The real game-changer for our church was when we started to thing hard about ministry to men and fathers. The now quite old statistics from Focus on the Family that say that if a mum joins the church there’s a 17% chance the rest of the family will follow and if a dad joins there’s a 93% chance are desperately un-woke, but they’re borne out in my experience. Yet, churches can often be quite unwelcoming towards men without wishing to be so. Of course, one mustn’t generalise about what makes men feel welcome, but there are strong patterns in what men enjoy and place value in which one would need an ideological fundamentalist to ignore.
A church where the primary serving opportunities are the flower rota, helping in the creche or Mothers Union can make a lot of men feel that they have no gifts to offer. A church which sings romantic songs to Jesus – ‘hold me close, let your love surround me’ – can seem odd and sometimes uncomfortable to many men. A church that by virtue signalling on every new woke idea colludes with the over-extended political correctness of the idea of toxic masculinity, which is often perceived as demonising men, is not welcoming to men.
As a local church, we don’t do anything that is aimed just at men, but we make sure that there are things in the life of our Church that scratch where the men and fathers of our village are itching.
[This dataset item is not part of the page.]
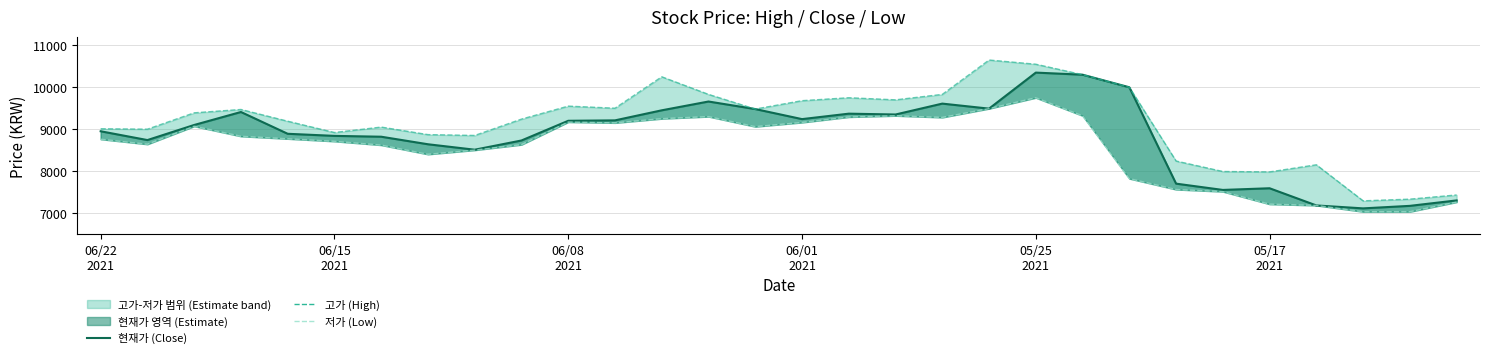

What is the difference between the maximum and minimum values in the 현재가 (Close) series?

3240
We do lots of sports ministry and we’re starting a gym in church next week. We’re doing the Three Peaks Challenge this year. We make sure that teaching connects easily with the world of work. We make sure that men are seen to lead aspects of what goes on in the parish. Where the father in a family is committed to church and excited about serving the Lord Jesus, a huge impact is seen in growth of our children’s faith.
Growing Faith seeks a culture change: we need to make sure that our churches welcome and disciple fathers.